About this task |
Below are the records; locate each line with the word "จกรรม" and copy it.

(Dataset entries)
[Start of Attachment]

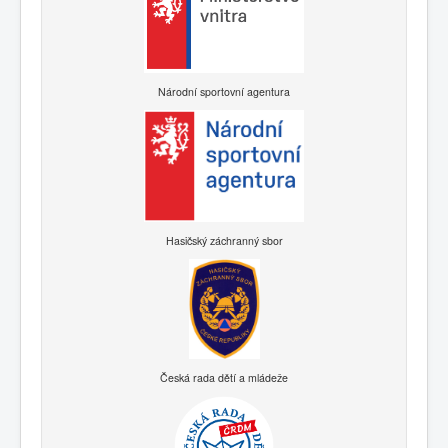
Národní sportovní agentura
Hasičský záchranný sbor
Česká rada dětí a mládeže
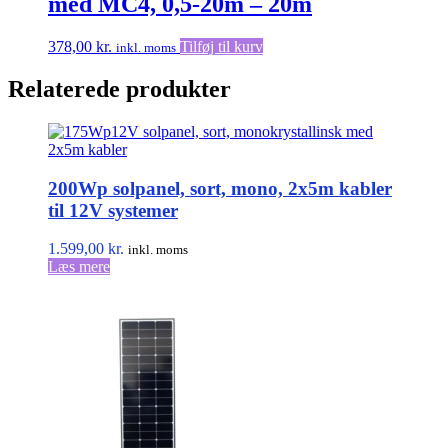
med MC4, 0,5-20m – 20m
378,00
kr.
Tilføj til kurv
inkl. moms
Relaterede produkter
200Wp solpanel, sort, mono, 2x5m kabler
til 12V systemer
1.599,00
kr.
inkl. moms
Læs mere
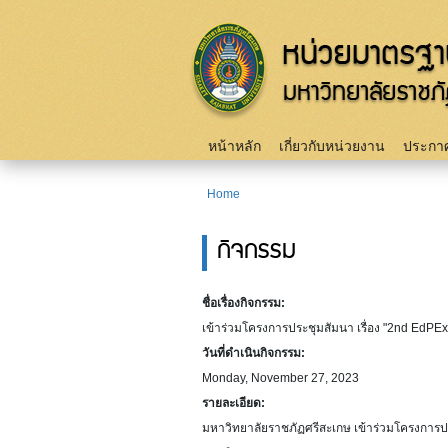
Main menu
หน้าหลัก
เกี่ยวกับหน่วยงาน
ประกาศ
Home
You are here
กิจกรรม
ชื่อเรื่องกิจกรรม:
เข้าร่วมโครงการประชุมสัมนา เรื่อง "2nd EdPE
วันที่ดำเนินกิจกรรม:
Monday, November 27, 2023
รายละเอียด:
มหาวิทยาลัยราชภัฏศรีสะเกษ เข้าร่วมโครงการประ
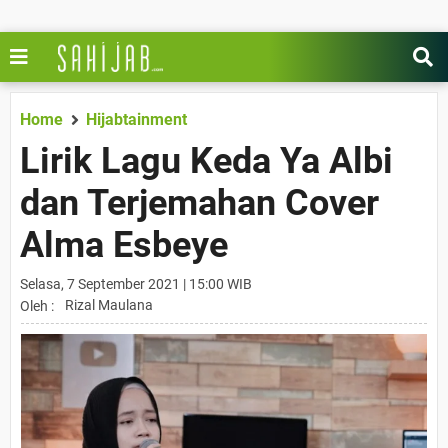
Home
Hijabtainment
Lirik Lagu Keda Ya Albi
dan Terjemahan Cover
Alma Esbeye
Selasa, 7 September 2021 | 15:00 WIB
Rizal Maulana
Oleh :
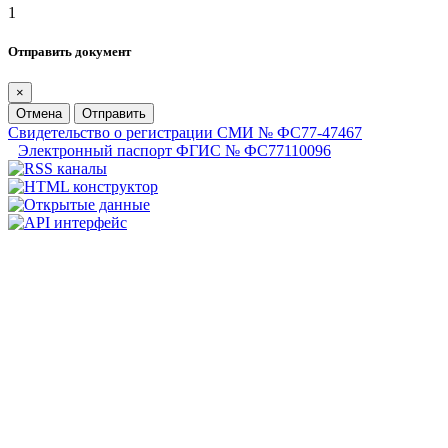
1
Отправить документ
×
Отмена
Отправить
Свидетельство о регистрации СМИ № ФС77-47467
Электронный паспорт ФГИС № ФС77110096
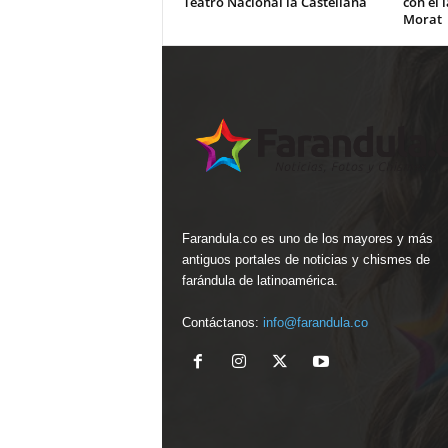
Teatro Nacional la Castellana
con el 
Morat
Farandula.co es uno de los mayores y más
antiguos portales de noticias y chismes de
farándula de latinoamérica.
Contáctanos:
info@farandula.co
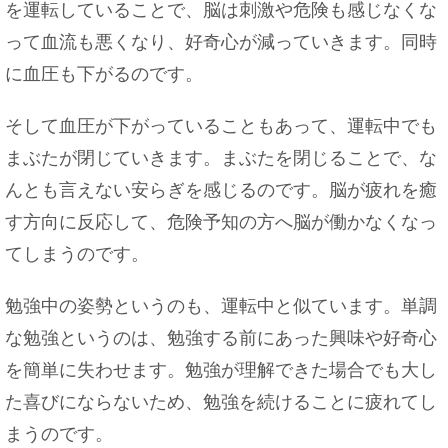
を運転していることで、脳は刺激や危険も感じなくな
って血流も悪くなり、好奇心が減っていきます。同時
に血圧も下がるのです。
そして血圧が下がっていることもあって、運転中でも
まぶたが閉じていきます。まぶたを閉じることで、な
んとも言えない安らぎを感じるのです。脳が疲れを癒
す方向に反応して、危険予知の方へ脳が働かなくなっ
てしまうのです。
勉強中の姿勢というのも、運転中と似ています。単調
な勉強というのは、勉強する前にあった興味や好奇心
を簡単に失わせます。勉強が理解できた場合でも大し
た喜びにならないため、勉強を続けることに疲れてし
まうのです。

[End of Attachment]
[Start of Attachment]

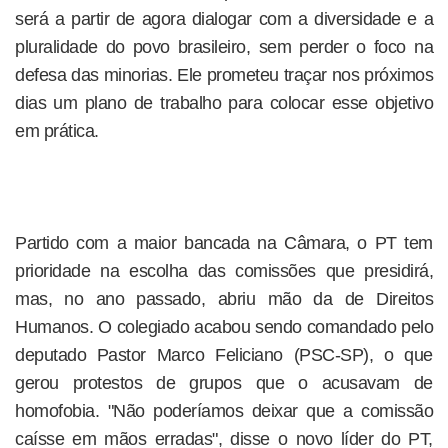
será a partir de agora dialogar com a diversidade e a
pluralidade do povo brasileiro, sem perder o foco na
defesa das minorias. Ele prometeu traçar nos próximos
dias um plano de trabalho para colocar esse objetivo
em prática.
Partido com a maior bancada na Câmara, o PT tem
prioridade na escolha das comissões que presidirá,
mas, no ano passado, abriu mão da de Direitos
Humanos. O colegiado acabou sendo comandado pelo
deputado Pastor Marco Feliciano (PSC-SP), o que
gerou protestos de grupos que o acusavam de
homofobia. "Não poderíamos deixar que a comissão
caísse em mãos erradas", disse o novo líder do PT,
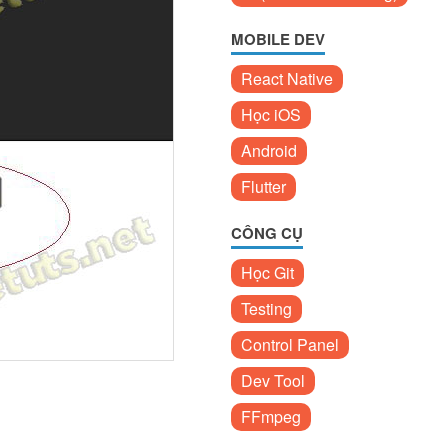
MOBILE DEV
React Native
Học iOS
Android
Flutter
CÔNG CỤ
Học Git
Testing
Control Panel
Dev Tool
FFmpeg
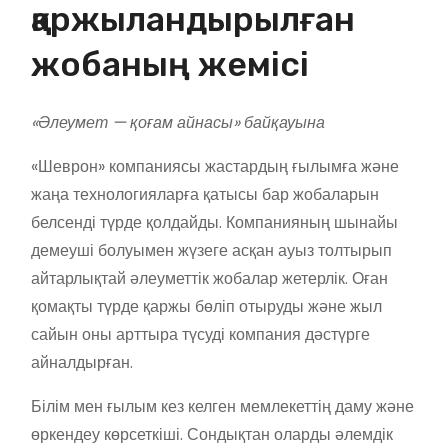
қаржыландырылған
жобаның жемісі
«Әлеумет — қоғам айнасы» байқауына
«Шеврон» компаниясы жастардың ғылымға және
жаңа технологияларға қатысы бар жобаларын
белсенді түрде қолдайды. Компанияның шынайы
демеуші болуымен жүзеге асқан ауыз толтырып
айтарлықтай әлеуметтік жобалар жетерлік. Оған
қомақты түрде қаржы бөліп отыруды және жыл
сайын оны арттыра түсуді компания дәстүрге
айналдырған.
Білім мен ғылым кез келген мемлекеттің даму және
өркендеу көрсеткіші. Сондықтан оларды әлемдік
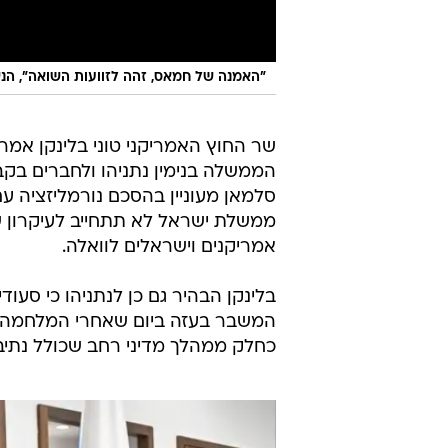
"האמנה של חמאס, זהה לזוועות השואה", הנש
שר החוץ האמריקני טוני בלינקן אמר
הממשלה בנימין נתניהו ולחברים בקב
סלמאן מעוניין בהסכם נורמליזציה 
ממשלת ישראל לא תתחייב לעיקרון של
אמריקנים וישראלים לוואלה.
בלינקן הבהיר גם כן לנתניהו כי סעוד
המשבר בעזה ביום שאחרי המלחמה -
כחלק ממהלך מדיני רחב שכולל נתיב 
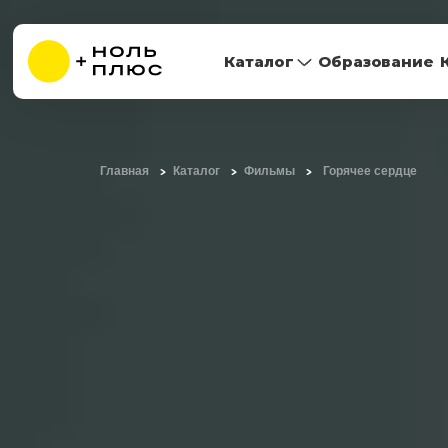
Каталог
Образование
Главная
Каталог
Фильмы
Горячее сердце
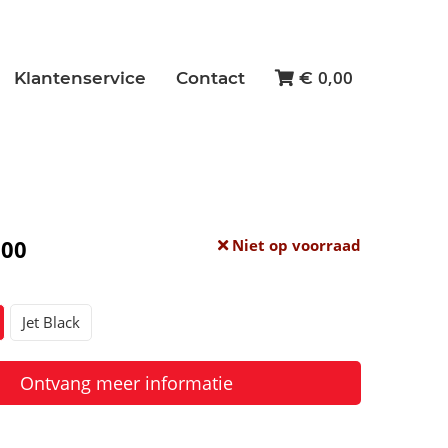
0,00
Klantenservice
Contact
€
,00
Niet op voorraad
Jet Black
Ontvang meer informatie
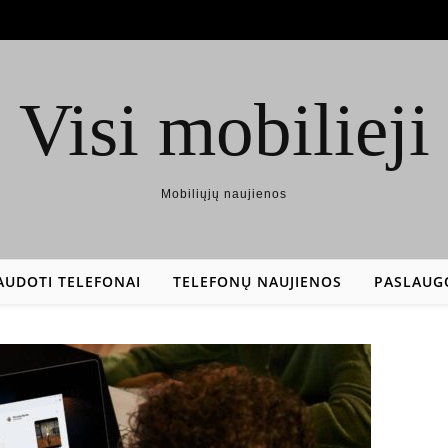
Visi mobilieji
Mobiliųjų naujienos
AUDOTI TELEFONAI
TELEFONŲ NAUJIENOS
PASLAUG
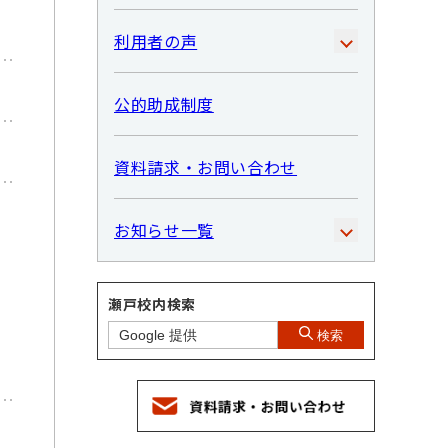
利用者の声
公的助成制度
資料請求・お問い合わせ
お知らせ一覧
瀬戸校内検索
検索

[End of Attachment]

Solved exercise |
กิจกรรม
ชื่อเรื่องกิจกรรม:
วันที่ดำเนินกิจกรรม:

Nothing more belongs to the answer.